▸ **ASSIGNMENT**
In the entries below, identify every line with the string "Right" and copy it.

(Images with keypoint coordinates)
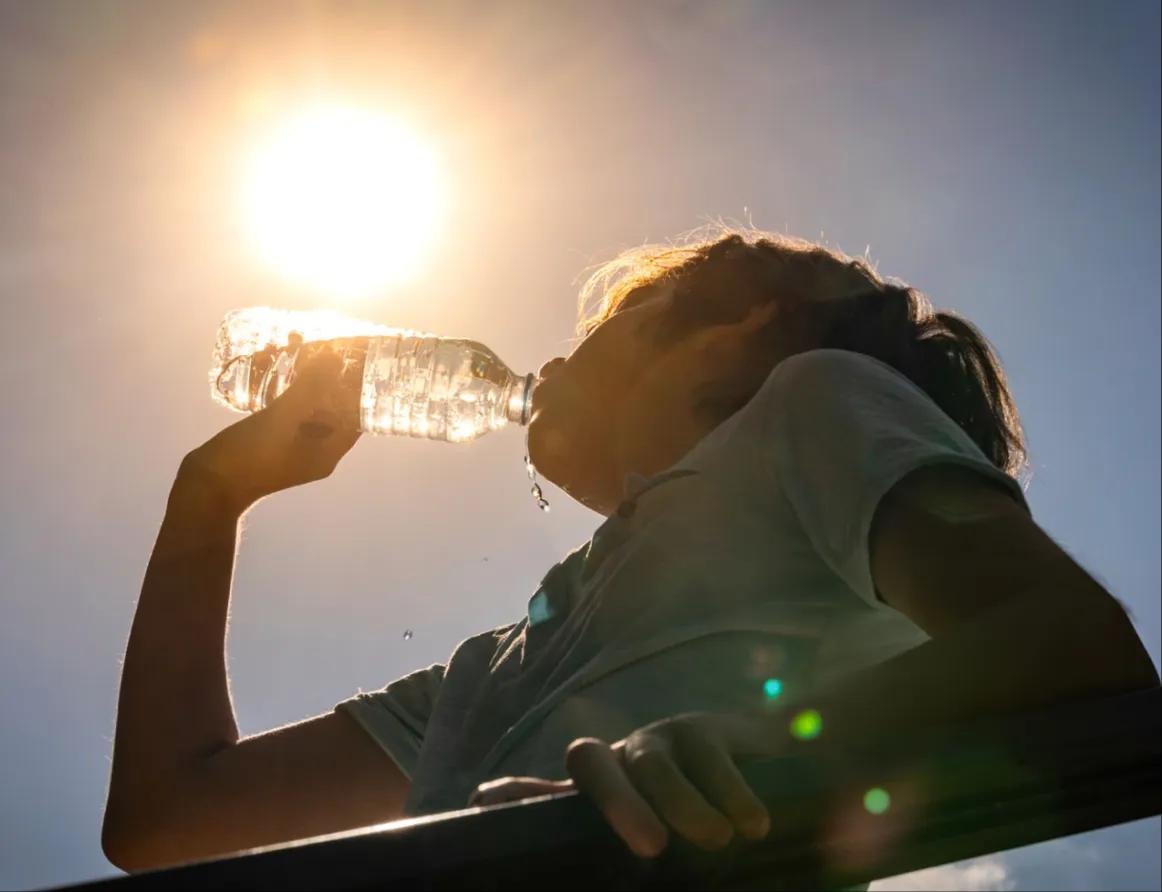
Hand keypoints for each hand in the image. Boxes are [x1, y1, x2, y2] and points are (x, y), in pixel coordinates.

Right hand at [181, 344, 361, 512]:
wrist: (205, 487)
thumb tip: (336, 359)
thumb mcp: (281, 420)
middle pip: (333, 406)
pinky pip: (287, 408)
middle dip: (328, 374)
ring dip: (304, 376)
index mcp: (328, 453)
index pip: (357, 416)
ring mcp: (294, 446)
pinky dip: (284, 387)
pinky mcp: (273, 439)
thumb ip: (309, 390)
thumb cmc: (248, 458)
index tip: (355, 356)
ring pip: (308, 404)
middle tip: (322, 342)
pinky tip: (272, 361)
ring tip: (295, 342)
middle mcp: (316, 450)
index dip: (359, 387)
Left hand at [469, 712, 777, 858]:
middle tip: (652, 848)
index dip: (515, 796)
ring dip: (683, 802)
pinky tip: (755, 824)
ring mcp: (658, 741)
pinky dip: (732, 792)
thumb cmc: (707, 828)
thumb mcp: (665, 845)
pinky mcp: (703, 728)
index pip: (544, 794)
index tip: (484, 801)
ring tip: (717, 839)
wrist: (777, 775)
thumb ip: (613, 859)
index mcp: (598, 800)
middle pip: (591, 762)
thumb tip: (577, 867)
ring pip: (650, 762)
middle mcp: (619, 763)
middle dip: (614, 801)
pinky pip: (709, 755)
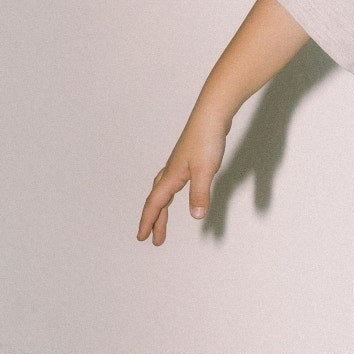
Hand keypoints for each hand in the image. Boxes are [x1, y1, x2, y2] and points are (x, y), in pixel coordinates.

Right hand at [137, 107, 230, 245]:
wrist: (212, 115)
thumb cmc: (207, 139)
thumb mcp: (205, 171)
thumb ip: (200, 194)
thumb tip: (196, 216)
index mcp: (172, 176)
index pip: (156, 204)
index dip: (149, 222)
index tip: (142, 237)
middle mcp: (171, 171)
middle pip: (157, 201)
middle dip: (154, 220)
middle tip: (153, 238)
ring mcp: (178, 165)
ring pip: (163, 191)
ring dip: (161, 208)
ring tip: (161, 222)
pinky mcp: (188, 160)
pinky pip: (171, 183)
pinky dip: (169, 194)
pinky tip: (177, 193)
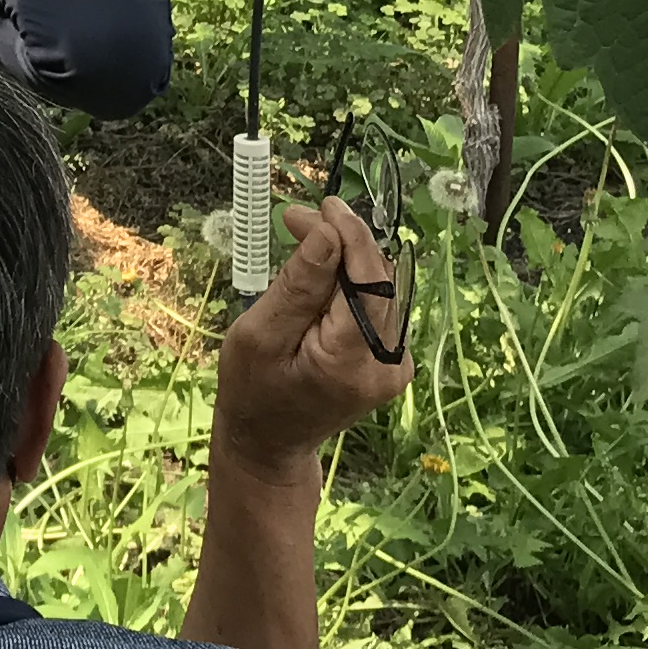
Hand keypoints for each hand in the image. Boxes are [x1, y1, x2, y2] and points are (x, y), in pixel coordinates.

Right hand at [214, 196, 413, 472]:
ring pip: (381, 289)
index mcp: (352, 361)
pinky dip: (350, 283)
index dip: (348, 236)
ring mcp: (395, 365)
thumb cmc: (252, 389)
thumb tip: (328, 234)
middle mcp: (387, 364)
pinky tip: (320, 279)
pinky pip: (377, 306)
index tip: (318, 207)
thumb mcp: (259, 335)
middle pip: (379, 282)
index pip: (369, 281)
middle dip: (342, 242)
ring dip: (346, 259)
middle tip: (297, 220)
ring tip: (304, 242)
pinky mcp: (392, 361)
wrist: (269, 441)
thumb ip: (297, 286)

▸ **ANSWER TO THIS TASK**
Right hand at [181, 344, 361, 512]:
Right hand at [137, 107, 230, 245]:
Right hand at [214, 196, 413, 472]:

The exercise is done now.